In the days that followed, evidence of my sister’s getaway began to surface. Mrs Taylor was the first to call on the evening after our drive to the station. My mother bowed her head over the kettle, bleary-eyed, as her visitor began to speak.
‘I did wonder why the girl wanted so much laundry done at once. I was cross with her, you see. We’re overrun with all the uniforms as it is, and I told her she’d have to wait her turn.’
‘Oh, Kathy, why did you not think to tell me? I should have known straight away what she was up to.’ Mama put her head into her hands and sighed.

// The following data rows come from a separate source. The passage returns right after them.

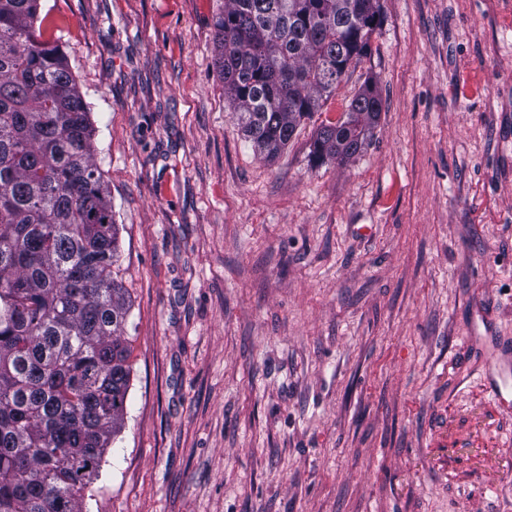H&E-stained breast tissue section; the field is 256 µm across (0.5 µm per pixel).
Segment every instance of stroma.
I'll return each mask as SVG.
<instances>
[{
	"label": "stroma",
	"mask_w": 512,
	"mask_h": 512,
	"mask_svg": "<svg viewBox=\"0 0 512 512\" xmlns=\"http://www.w3.org/2000/svg\"><path fill=\"white\" fill-rule=\"evenodd\" d=\"M226 0H42L90 107L131 297L122 431L87 512H512V0H379L283 154L239 131ZM369 147L314 164L365 80ZM485 340L493 349L492 360L483 376L485 390L503 407L511 409L508 399V380L512 371V345L508 340L498 341L495 336H474L472 341Z\"/></svg>",
	"instance_id": "obj_1"
}]
</instances>
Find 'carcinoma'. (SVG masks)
Here are the masks:
<instances>
[{"mask_svg": "<svg viewBox=\"0 0 512 512\" xmlns=\"http://www.w3.org/2000/svg\"><path fill=\"white\" fill-rule=\"evenodd\" d=\"M40 8L0 0V512H83L124 422L131 305L89 109ZM380 25L376 0H229L218 64L254 153L281 154ZM382 111L365 81L313 162L362 152Z\"/></svg>", "mask_w": 512, "mask_h": 512, "instance_id": "1", "label": "carcinoma"}]
</instances>
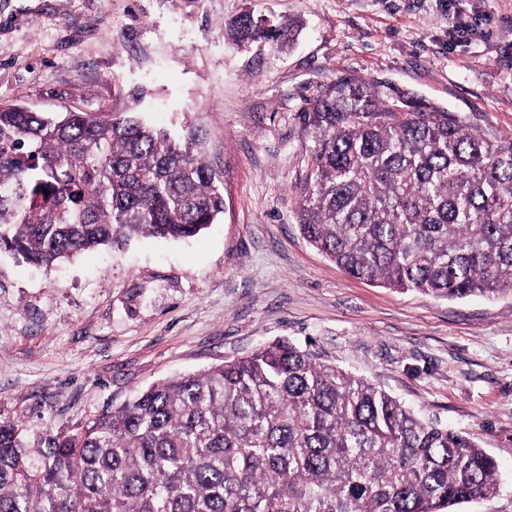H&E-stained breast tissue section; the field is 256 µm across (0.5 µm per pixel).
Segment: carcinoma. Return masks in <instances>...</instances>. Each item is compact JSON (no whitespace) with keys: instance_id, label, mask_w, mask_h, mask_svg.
I'll return each mask as SVG.
<instances>
[{"instance_id":"cac0c4a2","label":"carcinoma","mask_w":512,"mask_h":512,"mask_svg":"<svg viewBox=\"0 0 512 512\" xmlns=\"http://www.w3.org/2000/svg\"><path fill=\"white\" fill-rule=\"evenodd\" d=\"M224 24L280 47L289 23ZM304 239L354 278L442 299L512 295V137L379 78L305 99ZM224 214L197 134L128 112L0 102V250L49 269ZM0 421V512H443L498 492L494 457L288 340L164 380L72 433Z\"/></svg>"}]
</instances>
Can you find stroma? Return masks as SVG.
Instances as JSON below:
<instances>
[{"label":"stroma","instance_id":"stroma-1","mask_svg":"<svg viewBox=\"0 0 512 512\" xmlns=\"http://www.w3.org/2000/svg\"><path fill=\"white\" fill-rule=\"evenodd\" d=\"M251 11L292 48L227 44ZM344 73L512 135V0H0V101L196 130L225 209L197 237L131 240L51 270L0 252V421L71 430L160 381L286 339L467 432L512 512V295L436 299L349 276L302 236L299 113Z\"/></svg>","mask_w":512,"mask_h":512}]
</instances>
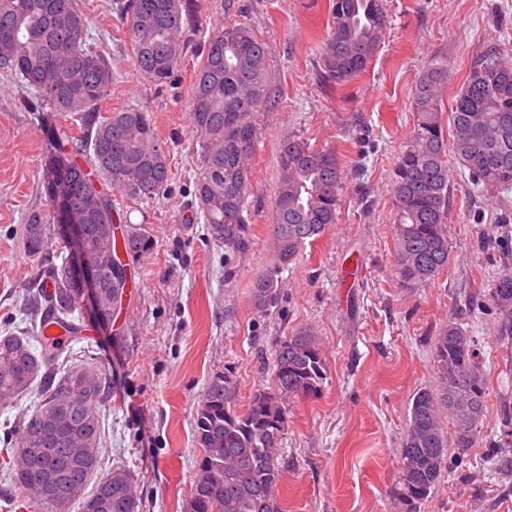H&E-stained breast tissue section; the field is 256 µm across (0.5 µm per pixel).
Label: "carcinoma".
<instances>
[{
	"label": "carcinoma",
	"instance_id": "obj_1",
	"mask_svg": "<svg viewBox=\"0 0 512 512\" xmlns=\"http://www.w3.org/2000/svg\"><path fill=\"white\" fill-rule=\"evenodd\" d=\"M118 5L136 69L154 83L166 82L184 53L185 0H120ZM331 16L322 66L326 79L338 83L368 68L388 16L384 0H333ZM89 23L80 0H0V72L35 90L34 98L25 100L31 111L67 117V124L55 129L54 147L41 169L49 209L29 213L28 247L39 251L47 225L76 215L86 225L87 253L106 287L118 281L112 265L124 267L119 249L137 258L150 253L154 242L137 232L120 240L112 236V199L96 187L95 174L106 176L112 190L147 201L168 185L171 169L147 110L130 107L101 115L112 88V63L88 43ZM200 54L189 113L203 140L194 196L211 238L238 248L248 224L244 212L258 141L256 114L270 98L268 48L241 23L211 33ZM447 82L441 62L422 72L413 130L392 172L394 259L408 285L428 284L448 267V154L476 183L512 190V65L504 61L503 50L490 45L471 65L448 110L449 137L441 107ZM280 167L272 225L277 263L256 280L252 293L262 313L278 300L279 268L336 223L343 190L336 156L305 140H284ZM67 261L45 270L54 283L52 294L38 291L26 298L28 311L40 317V352L27 336H0V404L33 389L39 393L36 409L19 422L13 479L32 491L34 506L44 512H70L77 502L81 512H138L140 502L124 468L113 469L87 491L104 451L99 407L107 397V377L86 363L59 367V341L44 335L47 322L80 308ZM486 297L501 315L500 335L512 336L511 270ZM433 357L438 385L415 394L401 440L399 495L408 512L428 498L447 469L444 420L454 427L456 464L483 436L486 376L458 318L449 319L437 336ZM324 376L321 344L312 331L301 329L280 342L272 387L256 390L245 411L234 409V387L224 376L209 381L194 415L202 457L189 512H278L277 449L288 425L285 399L317 391Z\"/></svg>",
	"mask_w": 512,
	"mask_h": 512
}]
</instances>
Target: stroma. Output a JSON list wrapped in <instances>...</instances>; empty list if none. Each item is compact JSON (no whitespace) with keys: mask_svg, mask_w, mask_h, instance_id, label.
I'll return each instance as SVG.
<instances>
[{"mask_svg":"<svg viewBox=\"0 0 512 512\" xmlns=\"http://www.w3.org/2000/svg\"><path fill=\"white\" fill-rule=\"evenodd\" d=\"M82 3L115 74L104 112L147 109L171 167L153 200L113 194L126 229L149 235L154 248L131 260L135 286L109 326L85 307L73 315L82 335L62 339L65 360L98 365L110 379L98 476L129 470L139 512H186L201 457L193 419L209 381L224 375L236 408L245 409L255 390L270 386L280 340L308 327L321 343L325 379L286 404L278 502L284 512H406L399 460L407 414L414 395L436 384L433 343L456 303L505 271L497 245L512 246V191L483 190L453 165L448 267L430 284L406 287L394 261L391 172L413 128L422 70L447 64L443 101L451 103L488 45L512 49V0H387L382 44L367 70L341 86L324 79L320 58L332 0H189L184 54L161 86L136 71L116 0ZM238 23L268 46L271 101L258 116L248 246L232 251L211 240L194 197L202 141L188 101L200 41ZM27 94L0 74V336L33 333L25 295L58 259L54 235L41 253L27 248L25 217L46 207L40 170L59 123L29 111ZM291 137L334 150L344 189L336 224L305 243L281 273L277 306L261 313L253 285L276 263L273 197L281 145ZM458 319L486 374L484 438L417 512H512V470L495 467L512 459L500 418L502 399L512 396V340L499 335L498 313ZM38 402L30 393L0 406V512L22 491L8 477L13 445L20 416Z\"/></svg>","mask_w":512,"mask_h":512,"instance_id":"obj_1","label":"stroma"}]
</instances>
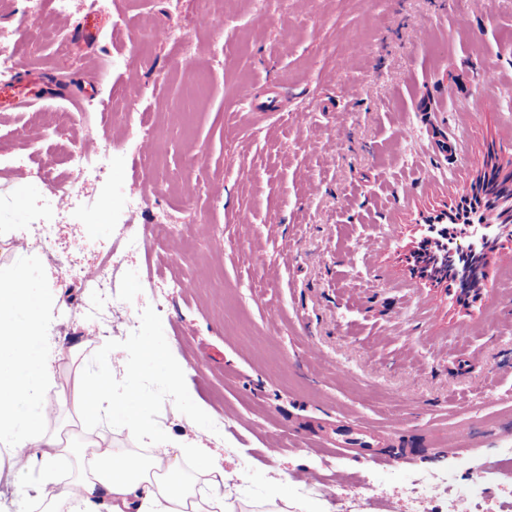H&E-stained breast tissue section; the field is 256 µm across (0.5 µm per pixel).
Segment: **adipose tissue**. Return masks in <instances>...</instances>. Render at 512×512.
<instances>
[{
  "mask_svg": "<svg viewBox=\"0 0 512 512\" xmlns=\"http://www.w3.org/2000/svg\"><path fill=\"white\" fill-rule=\"evenodd\" d=\"M50 307V293L29 288L21 270L0 273V446L18 462L20 486L34 491L43 512H230L223 468L201 458L196 444L145 424L141 394L108 365L76 378L72 413L81 422L110 418L151 453L118 455L90 441L76 450L78 473L60 474L67 447L48 428L54 359L40 348ZM188 459L198 460L211 488L205 502L177 483Z\"/></svg>",
  "mask_w": 512,
  "mask_h": 512,
  "instance_id": "ef3b65f1",
  "label": "adipose tissue"
}]
</instances>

‘Fancy running away without leaving so much as a note! She was brought up better than that, Martha, don’t blame yourself,’ our guest responded. Mama raised her head again and Mrs Taylor, whose fingers were so creased from the wash-house that they had started to resemble a wrung-out cloth, put a palm on my mother’s shoulder and took my hand in hers.
‘Do you think she’s gone for good?’ I murmured.
She telephoned from London a week later, leaving a number with Mrs Carter and a time at which we could ring. Mama wasted no time in arranging for a trunk call at the post office but we were forced to wait several days before the call could be made. When the moment finally arrived, and Mrs Carter held out the earpiece, Mama’s courage failed and she gestured for me to take it instead. Mrs Carter thrust it into my hand before I could refuse; the call had already connected. Mama came near to the earpiece so that she could hear. But it wasn’t my sister who answered.